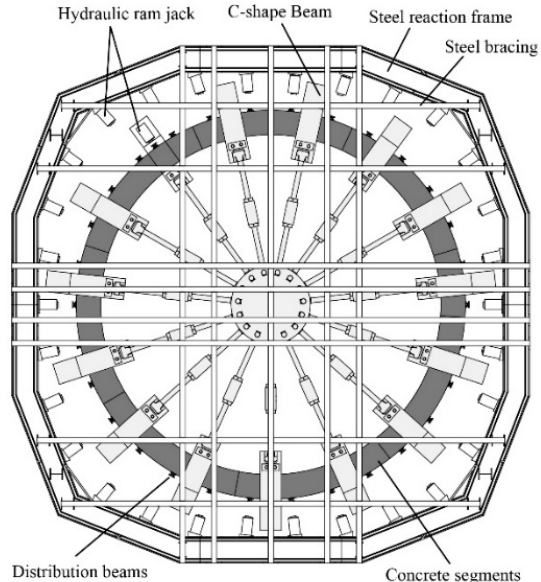
Figure 7. The setup of the loading test (top view).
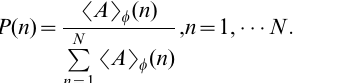
Figure S1 Stimulus-enhanced theta wave as well as CFC in a sparsely connected network with N EX = 100, N INf = 50, N INs = 50, and the probability of connection p =0.8. (A) The firing behaviors of single INs, INf and EX neurons. The bottom trace is the firing pattern of 50 EX neurons. (B) The response of the LFP to a stimulus lasting 500 ms and correspondent time-dependent power spectrum of the LFP. (C) Coherence of CFC between theta phase and the gamma amplitude for the pre and during stimulus epochs. (TIF) Figure S2 The corresponding figures in Fig.S1 for N EX = 200, N INf = 100, N INs =100, and the probability of connection p =0.6. The corresponding weights of connections are as follows: g GAfe = 0.015; g GAse = 0.06, g NMee =0.002, g NMes =0.0003, g AMee =0.007, g AMef =0.08, g NMef = 0.003, g GAff = 0.08, g GAfs = 0.0, g GAsf = 0.1, g AMes =0.005, g GAss = 0.08. (TIF) Figure S3 Effects of increasing only NMDA receptor (gNMee and gNMes) strengths in a sparse network on (A) theta and gamma amplitude, (B) the coherence of CFC between theta phase and gamma amplitude and (C) the variation of theta-band phase. (TIF) Figure S4 Dependence of theta amplitude and gamma amplitude (A), the coherence of CFC (B) and the variation of theta-band phase (C) on the EX-to-EX connection mediated by NMDAR and the Ins-to-EX connection mediated by slow GABAA receptors. (TIF) Figure S5 Increasing theta-gamma coupling without a corresponding change in theta amplitude by appropri- ately increasing the couplings g GAfe , g GAff and g GAsf together. In (A1–C1), to mimic the learning effects, the values of the couplings (gGAfe, gGAff,gGAsf) are chosen as: (0.007, 0.03,0.02) for 1st, (0.01,0.05,0.02) for 2nd, (0.015,0.06,0.035) for 3rd, and (0.02, 0.07, 0.04) for 4th. In (A2–C2), the theta and gamma amplitudes, the coherence of CFC and the phase variation are plotted vs. the stimulus strength. The black curve corresponds to before learning with (gGAfe, gGAff, gGAsf) = (0.007,0.03,0.02), the pink one corresponds to after learning with (gGAfe, gGAff, gGAsf) = (0.015,0.06,0.03). (TIF) Text S1 Supporting material: Results in a sparse network.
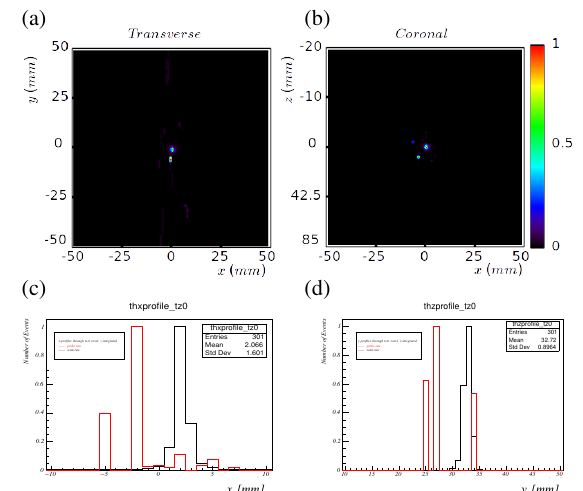
Fig. 8: Two reconstructed images for the 22 Na point-like source. The upper point corresponds to the cases scanner- scanner and scanner-probe and the lower point to the case scanner-probe . Transverse and sagittal planes are shown in (a) and (b), respectively. Profiles of the reconstructed data through the x-axis and y-axis are shown in (c) and (d),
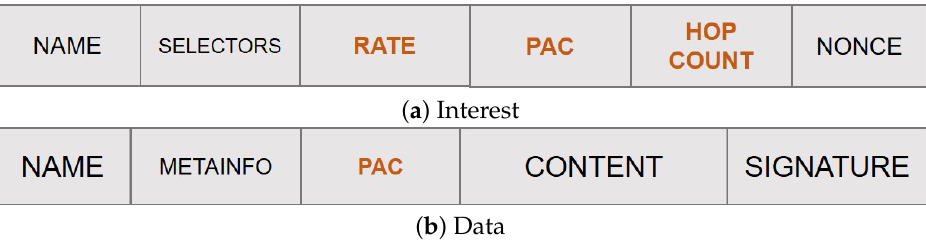
Figure 3. Overhauled NDN packets (fields with text in orange are those added by the PaC- based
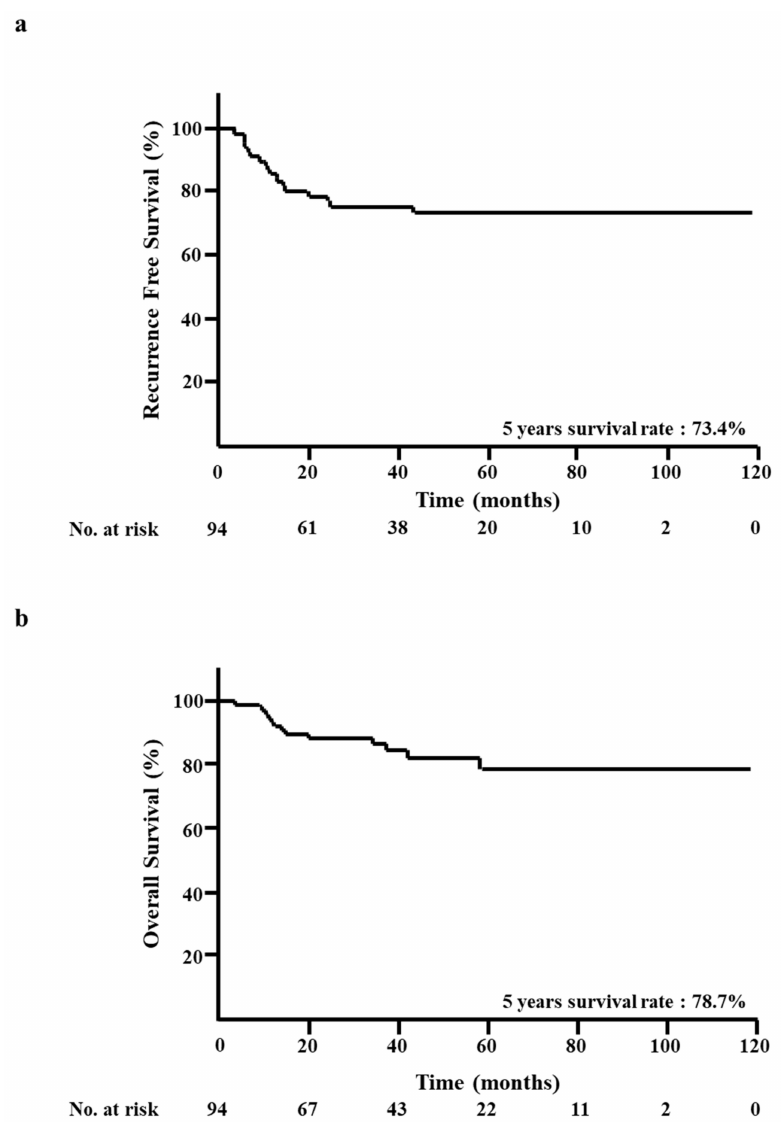
Figure 1. Kaplan–Meier analysis of all patients. ( a ) Recurrence-free survival (RFS). ( b ) Overall survival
-*-
WHAT THE TASK ASKS>
Where the material contains pictures, leave them out and copy the rest verbatim.

RESPONSE BELOW>
Figure 7. The setup of the loading test (top view).
Figure S1 Stimulus-enhanced theta wave as well as CFC in a sparsely connected network with N EX = 100, N INf = 50, N INs = 50, and the probability of connection p =0.8. (A) The firing behaviors of single INs, INf and EX neurons. The bottom trace is the firing pattern of 50 EX neurons. (B) The response of the LFP to a stimulus lasting 500 ms and correspondent time-dependent power spectrum of the LFP. (C) Coherence of CFC between theta phase and the gamma amplitude for the pre and during stimulus epochs. (TIF) Figure S2 The corresponding figures in Fig.S1 for N EX = 200, N INf = 100, N INs =100, and the probability of connection p =0.6. The corresponding weights of connections are as follows: g GAfe = 0.015; g GAse = 0.06, g NMee =0.002, g NMes =0.0003, g AMee =0.007, g AMef =0.08, g NMef = 0.003, g GAff = 0.08, g GAfs = 0.0, g GAsf = 0.1, g AMes =0.005, g GAss = 0.08. (TIF) Figure S3 Effects of increasing only NMDA receptor (gNMee and gNMes) strengths in a sparse network on (A) theta and gamma amplitude, (B) the coherence of CFC between theta phase and gamma amplitude and (C) the variation of theta-band phase. (TIF) Figure S4 Dependence of theta amplitude and gamma amplitude (A), the coherence of CFC (B) and the variation of theta-band phase (C) on the EX-to-EX connection mediated by NMDAR and the Ins-to-EX connection mediated by slow GABAA receptors. (TIF) Figure S5 Increasing theta-gamma coupling without a corresponding change in theta amplitude by appropri- ately increasing the couplings g GAfe , g GAff and g GAsf together. In (A1–C1), to mimic the learning effects, the values of the couplings (gGAfe, gGAff,gGAsf) are chosen as: (0.007, 0.03,0.02) for 1st, (0.01,0.05,0.02) for 2nd, (0.015,0.06,0.035) for 3rd, and (0.02, 0.07, 0.04) for 4th. In (A2–C2), the theta and gamma amplitudes, the coherence of CFC and the phase variation are plotted vs. the stimulus strength. The black curve corresponds to before learning with (gGAfe, gGAff, gGAsf) = (0.007,0.03,0.02), the pink one corresponds to after learning with (gGAfe, gGAff, gGAsf) = (0.015,0.06,0.03). (TIF) Text S1 Supporting material: Results in a sparse network.
Fig. 8: Two reconstructed images for the 22 Na point-like source. The upper point corresponds to the cases scanner- scanner and scanner-probe and the lower point to the case scanner-probe . Transverse and sagittal planes are shown in (a) and (b), respectively. Profiles of the reconstructed data through the x-axis and y-axis are shown in (c) and (d),
Figure 3. Overhauled NDN packets (fields with text in orange are those added by the PaC- based
Figure 1. Kaplan–Meier analysis of all patients. ( a ) Recurrence-free survival (RFS). ( b ) Overall survival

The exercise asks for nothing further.